Tuesday's ruling overturned that decision. The board said they disagreed with the 2004 ruling:

The Board has the statutory authority to treat student assistants as statutory employees, where they perform work, at the direction of the university, for which they are compensated. Statutory coverage is permitted by virtue of an employment relationship; it is not foreclosed by the existence of some other, additional relationship that the [National Labor Relations] Act does not reach.

In other words you can be both a student and an employee, but being one doesn't negate the other. NPR reported that tens of thousands of graduate assistants at private universities may choose to unionize now. Some have already been allowed to organize by their administration, and laws covering public universities have made it much easier for students there, including at prominent university systems like the University of California, to organize.

The reason this is so great for millennials is two-fold. One, many teaching assistants are in their twenties or thirties. The average age for obtaining a Ph.D. is 37, and they're working grad students up until that point. No longer will continuing your education have to be done without a say in your working conditions — and these millennial workers will probably get more money too. Already universities have upped stipends in preparation of the ruling (to dissuade unionization drives), but more could come. NYU's contract last year included a 4 percent raise and guaranteed future 2.5 percent.

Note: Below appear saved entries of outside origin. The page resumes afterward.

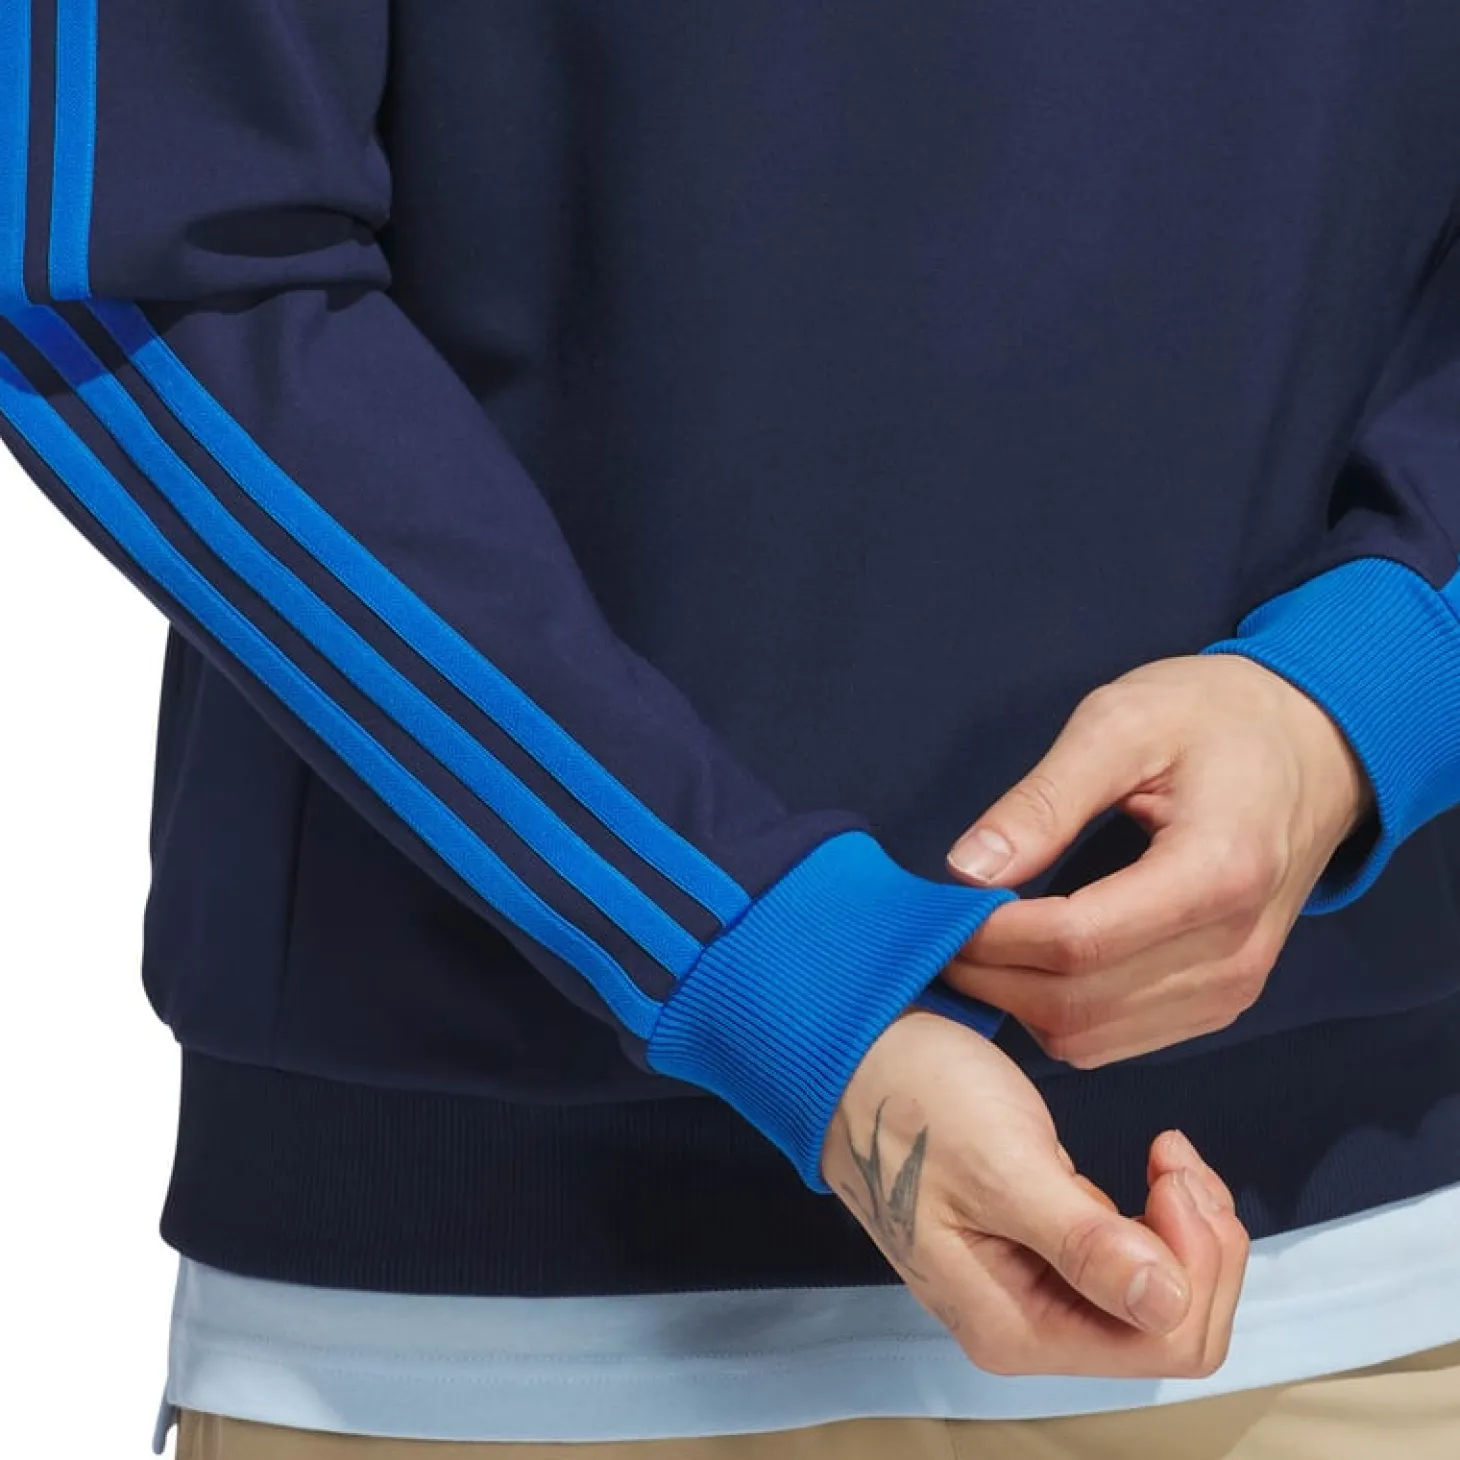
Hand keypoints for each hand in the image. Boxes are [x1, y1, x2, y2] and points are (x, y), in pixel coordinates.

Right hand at [824, 1011, 1248, 1376]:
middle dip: (1200, 1245)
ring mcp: (1039, 1286)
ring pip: (1164, 1291)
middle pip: (1171, 1323)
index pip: (1161, 1340)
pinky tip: (1148, 1163)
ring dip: (1188, 1224)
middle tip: (1172, 1158)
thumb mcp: (1000, 1166)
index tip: (1166, 1174)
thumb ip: (1082, 1242)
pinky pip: (1138, 1258)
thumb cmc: (915, 1103)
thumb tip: (1167, 1304)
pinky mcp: (1046, 1246)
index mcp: (1014, 1325)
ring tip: (1165, 1152)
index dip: (1192, 1264)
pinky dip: (1164, 1212)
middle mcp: (1030, 1322)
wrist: (859, 1055)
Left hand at [944, 655, 1371, 1067]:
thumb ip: (1044, 799)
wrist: (1314, 746)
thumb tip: (967, 870)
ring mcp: (1233, 987)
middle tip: (941, 933)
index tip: (941, 912)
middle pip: (1076, 1004)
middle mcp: (1233, 949)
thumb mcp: (1122, 723)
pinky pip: (1115, 1041)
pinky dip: (1055, 1015)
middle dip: (991, 977)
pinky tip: (1025, 967)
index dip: (992, 938)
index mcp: (1216, 873)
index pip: (1076, 942)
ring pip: (1089, 1039)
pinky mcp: (1221, 1002)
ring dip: (1016, 1004)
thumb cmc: (1215, 719)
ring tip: (976, 948)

The other reason this could be big is more symbolic. Young people are looking to unions to solve their financial woes at a time when labor rights have been advancing. The Obama Administration announced it would raise the cap on overtime pay in May, allowing more salaried workers to take home more pay if they're on the job more than eight hours. The Democrats added a $15 per hour minimum wage plank to their party platform in July. But this is not enough and unions can play a bigger role.

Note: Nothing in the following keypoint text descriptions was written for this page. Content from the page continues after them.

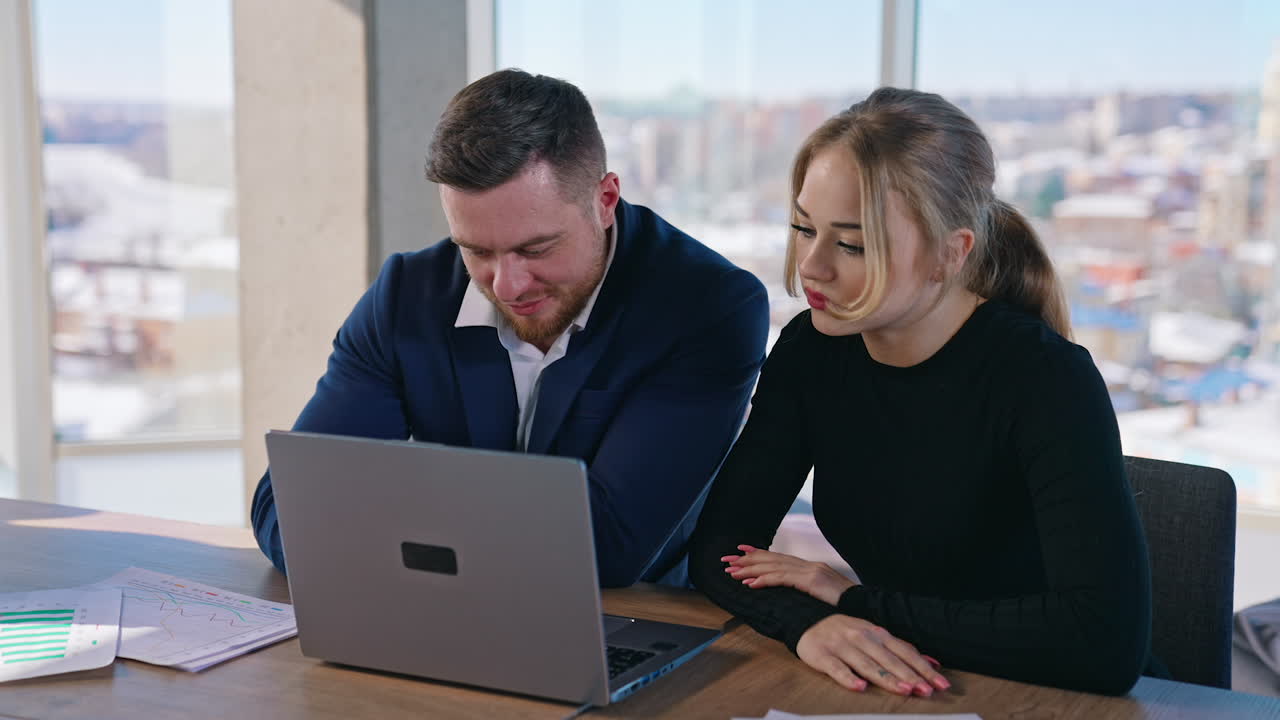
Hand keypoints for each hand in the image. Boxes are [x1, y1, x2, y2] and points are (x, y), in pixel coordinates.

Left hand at [721, 544, 854, 605]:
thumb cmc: (845, 605)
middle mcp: (808, 565)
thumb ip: (808, 589)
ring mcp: (809, 571)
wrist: (864, 605)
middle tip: (727, 560)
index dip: (758, 554)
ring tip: (733, 573)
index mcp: (810, 567)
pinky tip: (751, 584)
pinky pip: (782, 579)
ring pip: (773, 568)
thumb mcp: (823, 594)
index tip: (741, 551)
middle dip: (747, 560)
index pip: (779, 557)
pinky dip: (764, 580)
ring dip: (750, 570)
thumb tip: (792, 593)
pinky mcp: (811, 581)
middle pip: (772, 559)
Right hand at [797, 614, 949, 696]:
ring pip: (867, 665)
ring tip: (904, 690)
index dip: (923, 668)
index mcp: (877, 633)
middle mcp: (862, 637)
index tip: (940, 683)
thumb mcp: (875, 635)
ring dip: (887, 678)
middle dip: (910, 676)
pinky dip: (848, 678)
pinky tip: (860, 687)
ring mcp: (842, 646)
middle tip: (926, 690)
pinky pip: (837, 668)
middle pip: (890, 660)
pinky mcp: (822, 655)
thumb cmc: (847, 633)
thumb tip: (933, 662)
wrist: (808, 621)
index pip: (905, 652)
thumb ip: (901, 649)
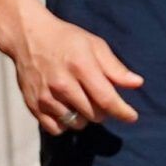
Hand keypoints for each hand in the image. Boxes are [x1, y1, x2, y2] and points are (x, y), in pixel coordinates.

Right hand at [1, 8, 143, 135]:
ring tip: (83, 101)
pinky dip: (65, 124)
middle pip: (94, 114)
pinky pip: (56, 129)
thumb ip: (115, 68)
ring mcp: (46, 97)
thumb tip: (137, 84)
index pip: (107, 99)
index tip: (132, 117)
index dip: (122, 112)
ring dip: (85, 118)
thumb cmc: (67, 40)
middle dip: (104, 111)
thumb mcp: (95, 45)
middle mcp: (62, 84)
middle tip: (100, 97)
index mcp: (81, 67)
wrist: (28, 37)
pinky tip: (67, 109)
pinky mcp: (33, 106)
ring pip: (76, 123)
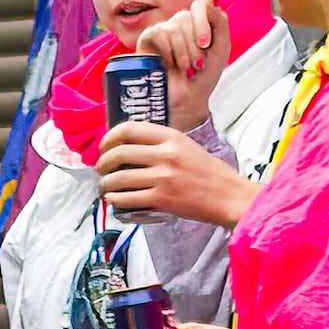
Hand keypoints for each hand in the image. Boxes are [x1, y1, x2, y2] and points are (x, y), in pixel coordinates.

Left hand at [94, 122, 250, 227]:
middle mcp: (166, 154)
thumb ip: (160, 144)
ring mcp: (163, 176)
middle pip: (119, 152)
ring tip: (106, 187)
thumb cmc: (206, 172)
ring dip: (106, 184)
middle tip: (101, 169)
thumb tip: (127, 146)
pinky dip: (114, 200)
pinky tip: (114, 199)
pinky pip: (126, 198)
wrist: (227, 196)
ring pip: (118, 178)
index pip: (130, 128)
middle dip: (103, 163)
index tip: (104, 147)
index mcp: (172, 137)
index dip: (109, 138)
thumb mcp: (185, 147)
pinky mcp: (162, 198)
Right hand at [139, 0, 229, 77]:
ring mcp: (164, 30)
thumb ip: (220, 21)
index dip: (202, 24)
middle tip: (197, 65)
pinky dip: (167, 52)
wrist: (186, 99)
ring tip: (186, 69)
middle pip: (186, 17)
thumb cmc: (204, 77)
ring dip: (182, 53)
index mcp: (199, 22)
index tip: (205, 45)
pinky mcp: (148, 39)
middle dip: (193, 46)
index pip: (199, 6)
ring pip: (173, 29)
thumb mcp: (222, 47)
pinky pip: (158, 34)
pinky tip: (169, 64)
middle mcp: (181, 23)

Given the state of millennial finances, it's a long time coming to try to find a solution. Government intervention is neither guaranteed nor perfect and unions can fill the gap. Consider this: one of the biggest wealth gaps among Americans is actually between the young and old. One in five millennials lives in poverty, and in comparison to the young of the past, we're much worse off. One of the reasons could be union membership: a Bureau of Labor Statistics report showed that rates of union membership were highest among workers aged 55 to 64.

If momentum grows, the implications of the NLRB decision will be huge for young workers inside and outside academia. Undergrads will be on the front lines of future unionization drives, possibly opening their eyes to it as a solution. Plus, unionization drives may also be easier now than in the past. The NLRB makeup has changed a lot since the 2004 decision that shut down the would-be grad student organizers at Brown. The members are appointed by the president, and now three are Democrats, one is a Republican, and a fifth position remains open.

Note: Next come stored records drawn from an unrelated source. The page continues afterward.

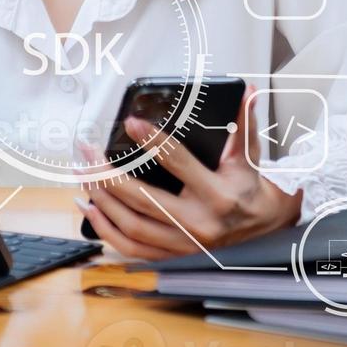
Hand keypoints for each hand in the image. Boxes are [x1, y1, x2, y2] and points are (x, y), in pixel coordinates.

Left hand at [76, 91, 302, 260]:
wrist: (263, 225)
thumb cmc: (248, 185)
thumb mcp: (248, 154)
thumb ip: (244, 122)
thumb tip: (248, 91)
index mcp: (218, 194)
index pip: (179, 163)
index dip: (153, 141)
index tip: (131, 123)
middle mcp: (199, 223)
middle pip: (144, 200)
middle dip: (110, 176)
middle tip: (88, 154)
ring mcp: (184, 244)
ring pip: (133, 226)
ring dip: (103, 201)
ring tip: (83, 177)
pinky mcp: (173, 255)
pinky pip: (133, 247)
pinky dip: (107, 230)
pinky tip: (89, 210)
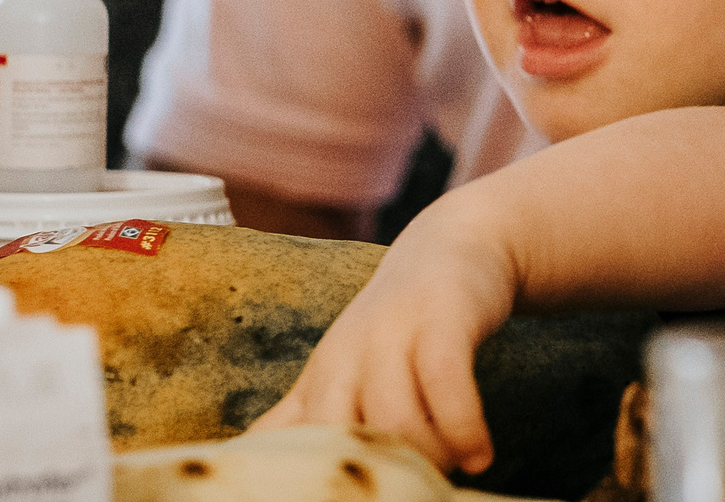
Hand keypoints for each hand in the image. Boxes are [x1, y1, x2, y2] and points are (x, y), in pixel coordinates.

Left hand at [254, 195, 517, 472]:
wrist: (450, 247)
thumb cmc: (397, 326)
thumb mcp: (344, 373)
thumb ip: (302, 421)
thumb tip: (245, 462)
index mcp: (317, 380)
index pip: (283, 446)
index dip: (296, 484)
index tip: (332, 496)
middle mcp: (345, 357)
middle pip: (334, 438)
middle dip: (369, 478)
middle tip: (404, 490)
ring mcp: (392, 333)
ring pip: (394, 418)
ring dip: (427, 458)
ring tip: (450, 472)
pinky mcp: (442, 318)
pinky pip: (446, 383)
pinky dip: (463, 429)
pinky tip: (480, 456)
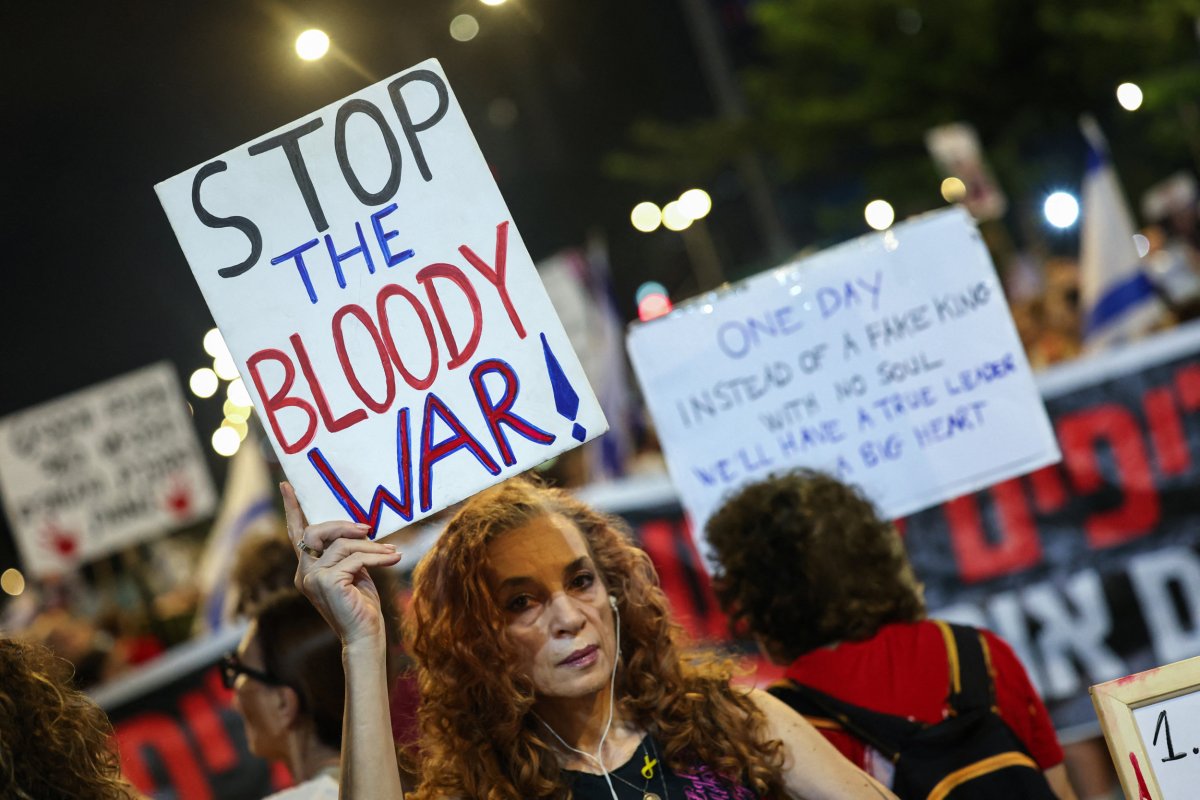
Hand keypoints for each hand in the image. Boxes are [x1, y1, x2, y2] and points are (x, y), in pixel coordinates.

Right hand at [283, 482, 401, 646]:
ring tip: (392, 552)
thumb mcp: (353, 571)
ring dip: (371, 547)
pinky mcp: (326, 582)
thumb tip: (358, 528)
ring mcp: (312, 578)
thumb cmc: (361, 604)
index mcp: (307, 569)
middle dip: (343, 525)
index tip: (287, 485)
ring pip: (342, 545)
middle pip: (316, 531)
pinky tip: (393, 560)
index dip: (292, 509)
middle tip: (369, 529)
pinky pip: (354, 558)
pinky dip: (376, 557)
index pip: (297, 534)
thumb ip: (347, 551)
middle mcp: (303, 573)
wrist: (365, 635)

How exciting if the Columbia decision was just the beginning of a new wave of labor activism and unionization drives. Just consider the words of Kristofferson Culmer, president of the National Association of Graduate and Professional Students. "It has been long established that employees in this country have a right to have a voice in their workplace, and today that right has finally been extended to all graduate-professional student employees," he told Inside Higher Ed. The same could right could be exercised at workplaces across the country.